4.2 Training and supervision

We combine these two categories, as it is rarely possible to organize formal training sessions, beyond perhaps one or two initial meetings when the project is explained, and questions are answered, so supervision becomes doubly important.

Here are some guidelines:

(a) Arrange a definite time and place for supervisor and fieldworker to meet, preferably at least once a week.

(b) Because of the prevailing difficulty of communication, if it proved impossible to meet - for example because of illness, poor road conditions, or vehicle breakdown -arrange a contingency "Plan B", making certain that there was some way of communicating.

(c) Allow enough time for a thorough check of the fieldworkers' records, questioning any unusual or dubious information, and praising any special contribution. This is important, for supervision has both negative and positive goals. As well as serving as a cheek against sloppy or inaccurate performance, it should be used for positive reinforcement. Fieldworkers, like most people, respond well to interest in their work and to appreciation of problems.

(d) Engage, if numbers warrant, "assistant supervisors", so that it is possible to check adequately on all workers. University students, where they are available, have been found to be good in this role.

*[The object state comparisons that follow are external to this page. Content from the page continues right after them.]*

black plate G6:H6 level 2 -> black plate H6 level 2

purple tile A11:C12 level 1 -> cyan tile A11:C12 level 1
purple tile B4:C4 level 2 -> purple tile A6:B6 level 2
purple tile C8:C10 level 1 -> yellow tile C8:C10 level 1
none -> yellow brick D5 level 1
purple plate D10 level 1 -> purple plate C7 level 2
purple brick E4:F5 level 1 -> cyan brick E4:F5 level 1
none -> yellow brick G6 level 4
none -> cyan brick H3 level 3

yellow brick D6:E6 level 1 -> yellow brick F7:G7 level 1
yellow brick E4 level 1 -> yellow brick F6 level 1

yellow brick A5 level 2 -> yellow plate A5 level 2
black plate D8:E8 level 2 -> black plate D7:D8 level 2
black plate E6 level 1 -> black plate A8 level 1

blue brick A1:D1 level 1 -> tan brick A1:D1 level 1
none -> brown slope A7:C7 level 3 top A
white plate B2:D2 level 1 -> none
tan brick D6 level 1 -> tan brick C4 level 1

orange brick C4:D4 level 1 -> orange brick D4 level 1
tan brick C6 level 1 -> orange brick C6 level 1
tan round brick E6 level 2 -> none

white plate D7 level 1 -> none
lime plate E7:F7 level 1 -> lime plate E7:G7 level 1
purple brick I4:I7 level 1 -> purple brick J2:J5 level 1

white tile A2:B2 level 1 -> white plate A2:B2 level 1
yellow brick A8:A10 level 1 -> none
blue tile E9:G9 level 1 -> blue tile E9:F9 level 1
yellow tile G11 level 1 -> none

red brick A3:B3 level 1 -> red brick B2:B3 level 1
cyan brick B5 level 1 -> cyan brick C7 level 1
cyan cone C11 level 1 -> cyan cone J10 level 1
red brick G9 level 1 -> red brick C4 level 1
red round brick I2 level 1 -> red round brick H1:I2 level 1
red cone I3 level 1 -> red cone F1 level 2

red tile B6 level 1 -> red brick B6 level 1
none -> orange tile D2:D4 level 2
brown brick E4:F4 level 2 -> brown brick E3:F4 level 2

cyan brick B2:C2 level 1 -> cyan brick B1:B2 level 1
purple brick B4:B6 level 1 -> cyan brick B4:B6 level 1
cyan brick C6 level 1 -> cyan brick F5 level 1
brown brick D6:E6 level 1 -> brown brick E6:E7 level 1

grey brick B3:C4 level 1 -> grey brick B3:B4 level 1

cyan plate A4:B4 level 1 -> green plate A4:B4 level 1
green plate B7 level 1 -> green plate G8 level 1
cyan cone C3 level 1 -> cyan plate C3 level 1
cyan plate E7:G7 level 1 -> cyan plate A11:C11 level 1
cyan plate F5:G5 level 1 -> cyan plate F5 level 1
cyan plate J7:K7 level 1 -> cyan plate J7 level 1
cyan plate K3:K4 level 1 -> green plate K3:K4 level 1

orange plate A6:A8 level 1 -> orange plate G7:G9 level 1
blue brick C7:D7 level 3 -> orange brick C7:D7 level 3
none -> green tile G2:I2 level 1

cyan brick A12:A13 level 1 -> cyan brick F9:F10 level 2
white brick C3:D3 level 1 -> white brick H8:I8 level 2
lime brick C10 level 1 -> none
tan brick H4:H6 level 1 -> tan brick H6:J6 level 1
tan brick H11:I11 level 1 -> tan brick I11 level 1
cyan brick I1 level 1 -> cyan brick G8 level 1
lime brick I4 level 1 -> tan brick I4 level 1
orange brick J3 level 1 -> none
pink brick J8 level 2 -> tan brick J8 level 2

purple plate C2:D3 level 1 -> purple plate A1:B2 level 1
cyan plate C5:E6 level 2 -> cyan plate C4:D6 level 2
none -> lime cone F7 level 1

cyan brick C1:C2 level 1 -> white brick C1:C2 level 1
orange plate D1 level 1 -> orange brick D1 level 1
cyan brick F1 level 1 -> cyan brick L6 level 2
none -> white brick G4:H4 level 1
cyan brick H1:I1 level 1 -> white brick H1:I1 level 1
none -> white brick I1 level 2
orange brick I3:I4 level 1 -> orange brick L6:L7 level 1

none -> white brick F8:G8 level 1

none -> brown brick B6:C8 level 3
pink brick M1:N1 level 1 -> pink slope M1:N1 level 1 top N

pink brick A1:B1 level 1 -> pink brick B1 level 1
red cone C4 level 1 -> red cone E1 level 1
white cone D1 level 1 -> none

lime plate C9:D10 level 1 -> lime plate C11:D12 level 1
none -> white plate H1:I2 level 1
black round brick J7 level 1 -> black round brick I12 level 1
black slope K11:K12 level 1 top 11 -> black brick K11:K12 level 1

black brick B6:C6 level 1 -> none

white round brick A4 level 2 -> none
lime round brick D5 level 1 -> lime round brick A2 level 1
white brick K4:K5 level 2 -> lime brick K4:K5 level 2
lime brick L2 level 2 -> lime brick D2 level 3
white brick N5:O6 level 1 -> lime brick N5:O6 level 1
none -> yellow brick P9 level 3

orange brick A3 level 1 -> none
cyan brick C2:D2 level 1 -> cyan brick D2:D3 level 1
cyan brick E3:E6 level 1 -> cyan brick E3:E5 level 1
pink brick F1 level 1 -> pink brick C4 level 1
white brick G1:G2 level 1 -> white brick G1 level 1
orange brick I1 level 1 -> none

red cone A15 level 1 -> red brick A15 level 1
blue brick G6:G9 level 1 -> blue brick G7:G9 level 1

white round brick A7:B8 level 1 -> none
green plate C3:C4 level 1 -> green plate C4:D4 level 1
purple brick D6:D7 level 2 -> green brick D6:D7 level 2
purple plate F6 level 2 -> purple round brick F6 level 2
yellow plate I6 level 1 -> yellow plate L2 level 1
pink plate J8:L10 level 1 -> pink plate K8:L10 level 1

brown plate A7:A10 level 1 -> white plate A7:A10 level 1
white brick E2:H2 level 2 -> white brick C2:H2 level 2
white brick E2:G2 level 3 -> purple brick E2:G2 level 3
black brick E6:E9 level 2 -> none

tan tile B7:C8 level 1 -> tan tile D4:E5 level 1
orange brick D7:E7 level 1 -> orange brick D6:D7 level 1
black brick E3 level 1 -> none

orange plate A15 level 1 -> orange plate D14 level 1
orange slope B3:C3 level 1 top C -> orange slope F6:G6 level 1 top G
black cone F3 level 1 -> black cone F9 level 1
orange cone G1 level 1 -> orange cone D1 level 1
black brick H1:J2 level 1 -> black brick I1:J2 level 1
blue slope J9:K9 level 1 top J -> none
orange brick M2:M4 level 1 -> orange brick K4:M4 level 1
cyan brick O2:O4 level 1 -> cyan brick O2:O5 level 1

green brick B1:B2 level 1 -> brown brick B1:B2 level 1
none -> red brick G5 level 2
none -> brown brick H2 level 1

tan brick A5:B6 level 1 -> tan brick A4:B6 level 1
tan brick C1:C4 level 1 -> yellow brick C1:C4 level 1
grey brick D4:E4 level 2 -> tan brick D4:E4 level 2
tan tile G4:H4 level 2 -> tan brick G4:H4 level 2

(e) Constantly and critically assess the survey instrument - are the questions providing the sort of information required?

(f) Eliminate problem questions, especially if they create too many negative reactions to the interview situation.

Research associates should be made to feel that their job is not simply one of mechanically recording responses on a questionnaire. Such an attitude leads the fieldworker to emphasize the rapid collecting of data instead of accurately collecting relevant data. They should fully understand the nature and importance of the survey, and of their own role. Moreover, without any incentive or interest in the research, the fieldworker has "little reason or incentive to make or record or induce a new line of enquiry". Field staff should be paid adequately and they should be given full credit for their contributions. Moreover, their perceptions and observations should be constantly invited by the senior researcher. For these reasons, we recommend that research should be regarded as a co-operative endeavor, with the professional investigator, the associates, and the local people all participating in a common enterprise. There are compelling ethical and practical reasons for adopting such an approach, which gives proper credit to associates and villagers and which is likely to lead to better (i.e. more comprehensive, more reflective of actual conditions) reports than does the usual top-down survey. Where associates and villagers are literate it is a good idea to ask them to read and comment on draft reports. If some are illerate, it is easy to organize a "bush seminar" to present and discuss the major findings. These can be regarding exercises.

4.3 Logistics

Even though the fieldworkers will presumably be from the same region, and will speak the local vernacular, they will often be working outside their home communities, which results in two distinct sets of problems. First, they may come from a group or faction or lineage that is not really acceptable, or which is not highly regarded, and this should be investigated. Second, there are often problems of logistics - of transport, of housing, food, even of details of finding a bed, or a place to sleep, or a lamp, or a table. We need not dwell on these, except to say that it is preferable to face these potential problems squarely at the beginning, clearly stating what will and what will not be provided, and also specifying precise duties and responsibilities of each fieldworker. The prospects for misunderstanding, as in any relationship, are limitless!

5. Conclusion

We conclude by reiterating three points that should be considered in planning fuel surveys of any scope:

(1) using a combination of methods and procedures will probably give the most complete and accurate portrait of energy use;

(2) be aware of local knowledge, expertise and perceptions; invite local participation in the planning, implementation and analysis of the survey; and

(3) beware of the numerous biases - dry season, elite, male, roadsides, project, etc. that can skew the description and analysis of local fuel situations.